Of course, the invention is not limited to the embodiment described and shown which was given solely by way of example.

Claims

1. A method of operating a camera tube of the type that supplies an electrical signal proportional to incident radiation, said camera tube having an electron gun supplying a beam of electrons, means for guiding and deflecting said beam, towards a target having two faces, the first of said faces receiving said incident radiation and converting it into a spatial distribution of electrical charges, and means for establishing a potential difference between said gun and said target, said method for electrically reading said target, comprising the repetition of a sequence of three phases:

(a). a phase for reading said distribution of charges by means of said electron beam which scans the second face of said target in a succession of N parallel lines forming a raster;

(b) a compensation phase, during which the impact of said electron beam on said target gives rise to a secondary electron emission which positively polarises said second face of the target;

(c) a levelling phase during which the impact of said electron beam on said second face of the target results in the homogenisation of said positive polarisation and during which the beam of electrons goes back in relation to the last line read by a number k of lines, with k<N;

the duration of the reading phase being substantially equal to the duration of a line scanning and the duration of each of the levelling and compensation phases being similar; relative to the duration of the raster, to that of a reading phase; and during said compensation phase, said electron beam going back in relation to the last line read by a number (k-p) of lines with p<k.
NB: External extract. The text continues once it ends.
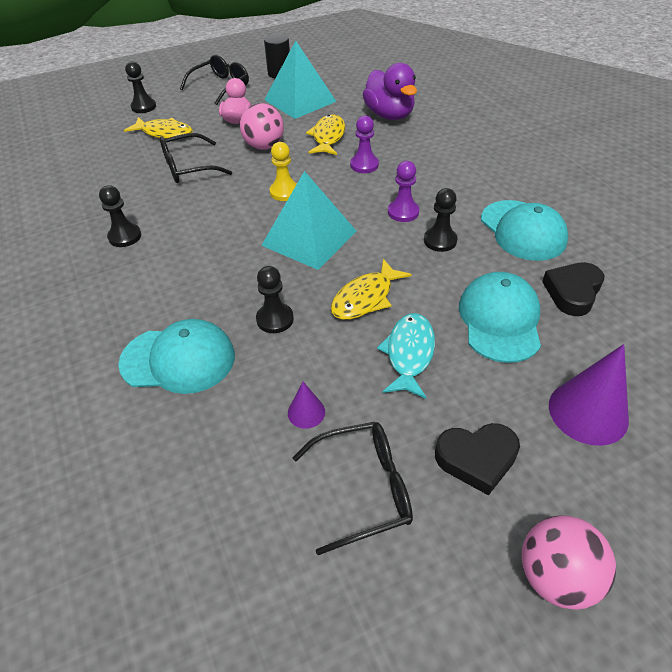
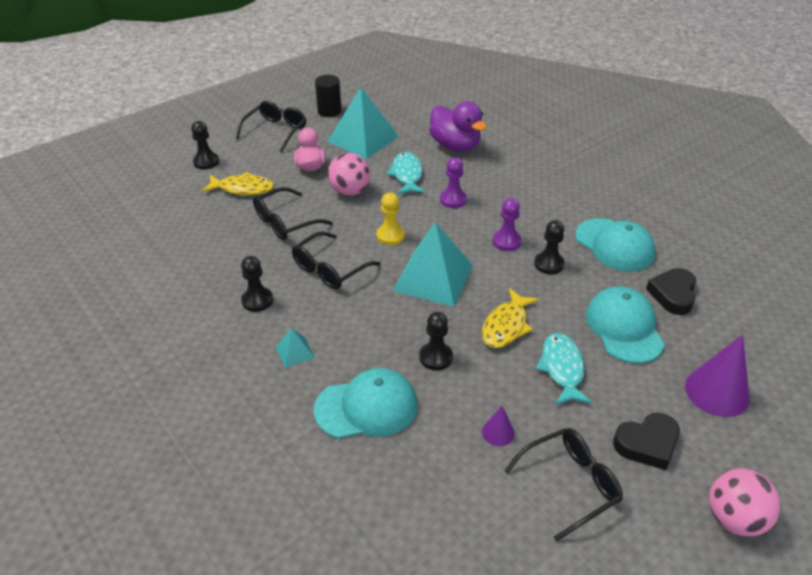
camera: 15 degrees left, 5 degrees down
(135, 291) = (295, 352): none -> turquoise pyramid
(209, 216) = (329, 269): none -> black glasses
(328, 137) = (407, 175): yellow fish -> turquoise fish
2. A method as claimed in claim 1, wherein the number k is small by comparison with the total number N of lines forming the raster.

3. A method as claimed in claim 1, wherein the various phases are established in the following order: a reading phase, then a levelling phase and then a compensation phase, the return of the electron beam taking place with a substantially zero current.

4. A camera tube system for supplying an electrical signal analysing an incident radiation, comprising a tube having an electron gun supplying a beam of electrons, means for guiding and deflecting said beam, a target having two faces, the first of said faces receiving said incident radiation and converting it into a spatial distribution of electrical charges;

means for establishing a potential difference between said gun and said target;

means for electrically reading said target, repetitively in a sequence of three phases and controlling said beam guiding and deflecting means, with

(a) a reading phase for reading said distribution of charges during which said electron beam scans the second face of said target in a succession of N parallel lines forming a raster;

(b) a compensation phase, during which said electron beam is adjusted to impact on said target giving rise to a secondary electron emission which positively polarises said second face of the target;

(c) a levelling phase during which said electron beam is adjusted to impact on said second face of the target to result in the homogenisation of said positive polarisation and during which the beam of electrons goes back in relation to the last line read by a number k of lines, with k<N;

the duration of said reading phase being substantially equal to the duration of a line scanning, and the duration of each of the levelling and compensation phases being similar, relative to the duration of the raster, to that of a reading phase, and during said compensation phase, said electron beam going back in relation to the last line read by a number (k-p) of lines with p<k; and wherein the number k is small by comparison with the total number N of lines forming the raster.

5. In a camera tube, as claimed in claim 4, said target is of the pyroelectric type.

6. In a camera tube, as claimed in claim 4, wherein said reading means ordering said phases in the following order: a reading phase, then a levelling phase and then a compensation phase, and including means to return the electron beam with a substantially zero current.